### TASK REQUIREMENTS
In the entries below, which lines run from the one containing "- **Effectiveness**: Nearly" to the one containing "- **Types**: Available"? Copy exactly those lines, ends included, and no others.

### EXTRACTED MATERIAL

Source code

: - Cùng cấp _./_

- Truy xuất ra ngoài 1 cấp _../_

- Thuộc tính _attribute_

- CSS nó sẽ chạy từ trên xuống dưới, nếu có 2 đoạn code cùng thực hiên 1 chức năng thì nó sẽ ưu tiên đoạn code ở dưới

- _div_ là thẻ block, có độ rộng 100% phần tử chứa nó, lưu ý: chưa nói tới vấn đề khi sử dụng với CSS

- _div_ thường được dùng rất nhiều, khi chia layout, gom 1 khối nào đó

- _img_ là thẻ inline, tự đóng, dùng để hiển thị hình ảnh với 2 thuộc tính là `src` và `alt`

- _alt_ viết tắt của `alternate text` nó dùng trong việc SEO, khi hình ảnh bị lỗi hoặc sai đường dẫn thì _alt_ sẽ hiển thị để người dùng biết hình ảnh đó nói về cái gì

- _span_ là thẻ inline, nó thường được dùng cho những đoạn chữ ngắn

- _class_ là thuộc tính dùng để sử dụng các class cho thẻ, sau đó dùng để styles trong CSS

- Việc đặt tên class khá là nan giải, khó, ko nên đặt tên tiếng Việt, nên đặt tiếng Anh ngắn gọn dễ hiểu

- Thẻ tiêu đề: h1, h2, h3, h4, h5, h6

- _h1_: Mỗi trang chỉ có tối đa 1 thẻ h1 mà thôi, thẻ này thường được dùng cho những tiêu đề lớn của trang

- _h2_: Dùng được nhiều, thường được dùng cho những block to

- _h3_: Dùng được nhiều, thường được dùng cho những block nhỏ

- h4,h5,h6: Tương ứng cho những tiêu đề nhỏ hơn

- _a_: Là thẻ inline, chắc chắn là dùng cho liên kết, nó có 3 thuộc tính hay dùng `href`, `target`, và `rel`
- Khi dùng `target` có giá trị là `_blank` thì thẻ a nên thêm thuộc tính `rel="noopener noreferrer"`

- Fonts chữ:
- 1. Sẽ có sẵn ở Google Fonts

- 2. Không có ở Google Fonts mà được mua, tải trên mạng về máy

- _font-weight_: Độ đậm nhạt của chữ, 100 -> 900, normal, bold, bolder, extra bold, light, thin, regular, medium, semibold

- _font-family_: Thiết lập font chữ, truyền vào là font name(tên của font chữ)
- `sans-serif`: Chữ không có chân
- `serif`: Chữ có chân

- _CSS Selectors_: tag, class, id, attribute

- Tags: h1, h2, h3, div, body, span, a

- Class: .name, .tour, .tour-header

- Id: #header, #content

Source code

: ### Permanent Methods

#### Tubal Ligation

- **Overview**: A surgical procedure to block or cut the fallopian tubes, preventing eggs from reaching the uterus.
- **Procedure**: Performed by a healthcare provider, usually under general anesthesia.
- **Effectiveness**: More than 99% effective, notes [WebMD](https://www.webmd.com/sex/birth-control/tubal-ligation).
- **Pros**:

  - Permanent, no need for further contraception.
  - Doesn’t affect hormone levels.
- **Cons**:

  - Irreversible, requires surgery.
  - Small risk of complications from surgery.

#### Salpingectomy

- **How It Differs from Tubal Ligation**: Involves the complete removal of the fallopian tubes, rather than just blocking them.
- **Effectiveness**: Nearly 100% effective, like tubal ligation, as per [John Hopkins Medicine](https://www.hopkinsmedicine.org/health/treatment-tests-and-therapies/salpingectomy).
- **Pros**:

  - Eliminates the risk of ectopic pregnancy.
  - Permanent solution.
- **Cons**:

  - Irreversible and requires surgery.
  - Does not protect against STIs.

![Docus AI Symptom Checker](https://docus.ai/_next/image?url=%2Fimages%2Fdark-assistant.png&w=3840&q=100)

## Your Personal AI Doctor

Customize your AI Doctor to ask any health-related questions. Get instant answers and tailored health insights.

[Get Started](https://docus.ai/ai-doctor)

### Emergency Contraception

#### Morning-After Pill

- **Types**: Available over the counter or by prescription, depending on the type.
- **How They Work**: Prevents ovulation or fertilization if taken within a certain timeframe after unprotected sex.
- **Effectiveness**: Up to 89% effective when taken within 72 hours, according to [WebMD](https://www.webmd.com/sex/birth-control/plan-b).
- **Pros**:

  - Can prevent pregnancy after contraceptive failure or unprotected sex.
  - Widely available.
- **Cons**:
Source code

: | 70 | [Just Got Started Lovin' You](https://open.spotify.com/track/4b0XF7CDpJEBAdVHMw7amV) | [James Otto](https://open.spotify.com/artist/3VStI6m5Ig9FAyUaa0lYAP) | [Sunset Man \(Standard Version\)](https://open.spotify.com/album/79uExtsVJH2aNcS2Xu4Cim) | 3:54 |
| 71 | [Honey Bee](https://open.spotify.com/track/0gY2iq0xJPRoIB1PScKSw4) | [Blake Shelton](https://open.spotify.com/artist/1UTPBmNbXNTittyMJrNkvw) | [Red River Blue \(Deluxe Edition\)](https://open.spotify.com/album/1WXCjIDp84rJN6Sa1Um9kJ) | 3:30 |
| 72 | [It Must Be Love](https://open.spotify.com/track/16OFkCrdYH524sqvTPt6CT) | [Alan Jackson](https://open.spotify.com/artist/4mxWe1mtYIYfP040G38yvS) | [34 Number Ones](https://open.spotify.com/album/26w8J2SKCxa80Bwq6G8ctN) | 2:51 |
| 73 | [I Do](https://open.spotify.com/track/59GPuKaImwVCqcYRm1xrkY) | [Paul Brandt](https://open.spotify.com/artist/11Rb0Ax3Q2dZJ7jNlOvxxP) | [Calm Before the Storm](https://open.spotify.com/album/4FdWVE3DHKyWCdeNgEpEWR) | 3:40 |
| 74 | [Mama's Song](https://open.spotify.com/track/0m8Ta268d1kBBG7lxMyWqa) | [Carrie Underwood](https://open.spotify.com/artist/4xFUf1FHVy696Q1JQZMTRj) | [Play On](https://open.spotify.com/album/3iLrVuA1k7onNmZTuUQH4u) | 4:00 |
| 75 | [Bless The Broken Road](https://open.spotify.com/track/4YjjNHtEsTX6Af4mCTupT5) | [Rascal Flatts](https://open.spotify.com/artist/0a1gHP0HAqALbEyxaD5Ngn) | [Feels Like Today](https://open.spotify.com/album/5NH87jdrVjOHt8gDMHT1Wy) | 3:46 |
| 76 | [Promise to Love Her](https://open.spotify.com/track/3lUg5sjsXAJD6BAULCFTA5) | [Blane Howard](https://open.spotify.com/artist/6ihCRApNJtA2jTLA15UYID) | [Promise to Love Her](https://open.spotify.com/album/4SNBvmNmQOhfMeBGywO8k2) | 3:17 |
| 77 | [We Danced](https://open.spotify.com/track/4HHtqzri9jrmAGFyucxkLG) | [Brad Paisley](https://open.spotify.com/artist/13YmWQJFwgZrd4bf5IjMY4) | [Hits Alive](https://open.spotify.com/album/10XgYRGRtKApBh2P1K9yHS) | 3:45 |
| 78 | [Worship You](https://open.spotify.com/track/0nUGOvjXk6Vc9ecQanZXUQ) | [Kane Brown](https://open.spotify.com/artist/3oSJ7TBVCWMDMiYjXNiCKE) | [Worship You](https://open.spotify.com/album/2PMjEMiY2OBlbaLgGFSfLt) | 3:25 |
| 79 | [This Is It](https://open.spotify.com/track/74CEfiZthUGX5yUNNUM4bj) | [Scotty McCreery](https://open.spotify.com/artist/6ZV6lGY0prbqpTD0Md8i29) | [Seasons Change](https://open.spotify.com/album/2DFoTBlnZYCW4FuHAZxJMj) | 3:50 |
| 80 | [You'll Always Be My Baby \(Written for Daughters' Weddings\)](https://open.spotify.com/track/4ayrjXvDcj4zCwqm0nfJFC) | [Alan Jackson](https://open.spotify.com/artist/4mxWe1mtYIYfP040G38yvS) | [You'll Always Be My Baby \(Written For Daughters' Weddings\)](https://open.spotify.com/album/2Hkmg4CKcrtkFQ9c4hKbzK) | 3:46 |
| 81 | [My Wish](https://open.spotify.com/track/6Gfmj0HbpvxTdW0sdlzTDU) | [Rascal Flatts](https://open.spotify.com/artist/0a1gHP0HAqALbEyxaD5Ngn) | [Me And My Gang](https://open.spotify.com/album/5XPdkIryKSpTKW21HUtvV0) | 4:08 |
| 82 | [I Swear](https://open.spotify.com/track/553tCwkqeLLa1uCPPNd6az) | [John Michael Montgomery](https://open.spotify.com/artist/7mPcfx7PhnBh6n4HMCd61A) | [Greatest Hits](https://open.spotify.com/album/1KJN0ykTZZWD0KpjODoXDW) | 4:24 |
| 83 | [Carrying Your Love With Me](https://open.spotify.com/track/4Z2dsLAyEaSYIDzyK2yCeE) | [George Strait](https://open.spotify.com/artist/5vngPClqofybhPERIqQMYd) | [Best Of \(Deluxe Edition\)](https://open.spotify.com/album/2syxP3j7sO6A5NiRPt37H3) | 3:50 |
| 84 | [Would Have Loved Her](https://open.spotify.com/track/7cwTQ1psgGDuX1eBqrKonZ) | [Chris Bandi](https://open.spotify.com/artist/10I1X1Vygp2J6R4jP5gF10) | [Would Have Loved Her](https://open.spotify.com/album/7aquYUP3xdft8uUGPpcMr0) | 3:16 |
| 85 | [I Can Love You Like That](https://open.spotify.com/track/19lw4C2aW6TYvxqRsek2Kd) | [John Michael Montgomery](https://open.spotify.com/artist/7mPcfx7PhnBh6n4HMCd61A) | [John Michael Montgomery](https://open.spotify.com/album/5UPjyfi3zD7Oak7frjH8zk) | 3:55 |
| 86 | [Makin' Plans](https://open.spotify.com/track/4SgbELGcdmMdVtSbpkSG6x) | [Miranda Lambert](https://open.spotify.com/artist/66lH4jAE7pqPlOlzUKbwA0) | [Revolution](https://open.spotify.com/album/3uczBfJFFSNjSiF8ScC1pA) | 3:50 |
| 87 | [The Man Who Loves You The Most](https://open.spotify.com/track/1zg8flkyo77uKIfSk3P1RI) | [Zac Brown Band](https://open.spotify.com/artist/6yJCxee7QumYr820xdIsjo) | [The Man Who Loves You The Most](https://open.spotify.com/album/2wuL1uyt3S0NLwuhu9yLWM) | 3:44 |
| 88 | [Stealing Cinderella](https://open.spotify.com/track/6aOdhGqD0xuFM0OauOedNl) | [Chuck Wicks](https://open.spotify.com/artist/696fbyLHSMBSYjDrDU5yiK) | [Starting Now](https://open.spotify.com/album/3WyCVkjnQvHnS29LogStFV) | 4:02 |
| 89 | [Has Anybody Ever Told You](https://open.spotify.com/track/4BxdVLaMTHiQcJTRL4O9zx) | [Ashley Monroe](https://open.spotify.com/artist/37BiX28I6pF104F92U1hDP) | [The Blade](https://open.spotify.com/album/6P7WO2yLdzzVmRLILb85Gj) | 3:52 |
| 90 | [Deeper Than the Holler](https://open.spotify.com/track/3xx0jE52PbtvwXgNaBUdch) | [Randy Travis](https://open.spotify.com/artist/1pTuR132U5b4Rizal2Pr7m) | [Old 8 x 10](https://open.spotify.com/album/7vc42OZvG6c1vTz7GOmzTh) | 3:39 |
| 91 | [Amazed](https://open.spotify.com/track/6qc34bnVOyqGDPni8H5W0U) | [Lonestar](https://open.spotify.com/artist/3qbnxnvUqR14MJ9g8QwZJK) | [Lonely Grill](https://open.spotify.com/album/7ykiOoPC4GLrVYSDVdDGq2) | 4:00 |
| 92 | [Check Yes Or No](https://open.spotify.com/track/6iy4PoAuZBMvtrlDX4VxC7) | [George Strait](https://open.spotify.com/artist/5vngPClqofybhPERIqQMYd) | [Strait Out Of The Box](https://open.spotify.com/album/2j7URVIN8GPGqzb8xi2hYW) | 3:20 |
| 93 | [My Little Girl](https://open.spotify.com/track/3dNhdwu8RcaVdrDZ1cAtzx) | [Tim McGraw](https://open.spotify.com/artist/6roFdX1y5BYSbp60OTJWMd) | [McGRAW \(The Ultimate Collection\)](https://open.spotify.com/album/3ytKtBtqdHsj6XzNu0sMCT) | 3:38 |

### OUTPUT
- **Effectiveness**: Nearly 100% effective, like tubal ligation, as per [John Hopkins Medicine](https://www.hopkinsmedicine.org/health/treatment-tests-and-therapies/salpingectomy).
- **Pros**:

  - Eliminates the risk of ectopic pregnancy.
  - Permanent solution.
- **Cons**:

  - Irreversible and requires surgery.
  - Does not protect against STIs.

![Docus AI Symptom Checker](https://docus.ai/_next/image?url=%2Fimages%2Fdark-assistant.png&w=3840&q=100)

## Your Personal AI Doctor

Customize your AI Doctor to ask any health-related questions. Get instant answers and tailored health insights.

[Get Started](https://docus.ai/ai-doctor)

### Emergency Contraception

#### Morning-After Pill

- **Types**: Available over the counter or by prescription, depending on the type.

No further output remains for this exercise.